• _What is expected_:
In the chicken broth passage, write out the section starting at "Peel the skin" and ending at "for one hour.", swapping "soup pot" for "stockpot".

Segment Start: Exercise passage

The breast fillets from the bird and the other meat collected from the carcass can be used for any purpose of choice. It is only the legs which are subsequently to be used in the actual soup and in this instance were refrigerated in a plastic dish overnight.
Peel the skin from the chicken legs and discard. Pluck the meat off in bite-sized pieces, re-cover and set aside until required. Put the bones in to a large soup pot along with the main carcass and wing bones. Wash, top and tail the large carrot before roughly chopping. Add to the pot along with the peeled and chopped onion half, the bay leaves, the peppercorns and around a teaspoon of salt.
Pour five pints of cold water in to the pot and put it on a high heat until the liquid starts to simmer. Cover, adjust the heat to achieve as gentle a simmer as possible and leave to cook in this way for one hour.
A large slotted spoon should be used to remove the bones and vegetables from the broth. These should then be discarded.
The hot chicken broth should be carefully ladled in to a fine sieve suspended over a bowl to get rid of any remaining solid impurities.

Segment End: Exercise passage
Segment Start: Dataset excerpt

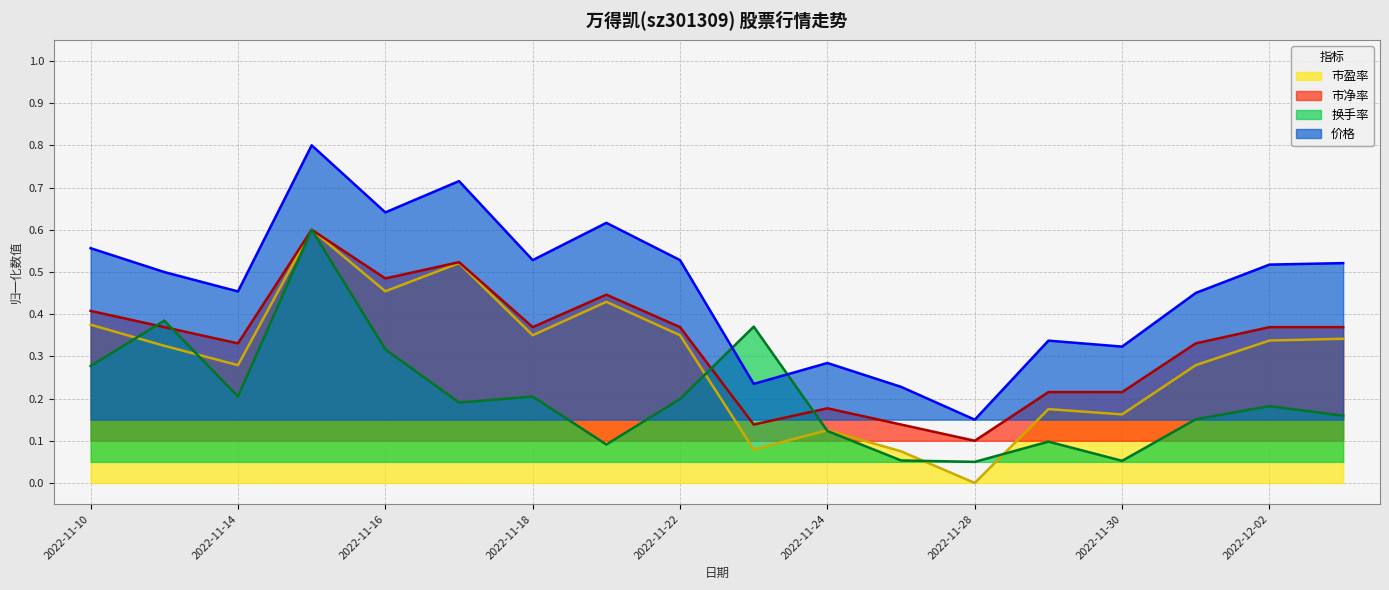

Which has a higher value, 2022-11-28 or 2022-11-29?

2022-11-29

Segment End: Dataset excerpt

• _Task answer_:
Peel the skin from the chicken legs and discard. Pluck the meat off in bite-sized pieces, re-cover and set aside until required. Put the bones in to a large stockpot along with the main carcass and wing bones. Wash, top and tail the large carrot before roughly chopping. Add to the pot along with the peeled and chopped onion half, the bay leaves, the peppercorns and around a teaspoon of salt.
Pour five pints of cold water in to the pot and put it on a high heat until the liquid starts to simmer. Cover, adjust the heat to achieve as gentle a simmer as possible and leave to cook in this way for one hour.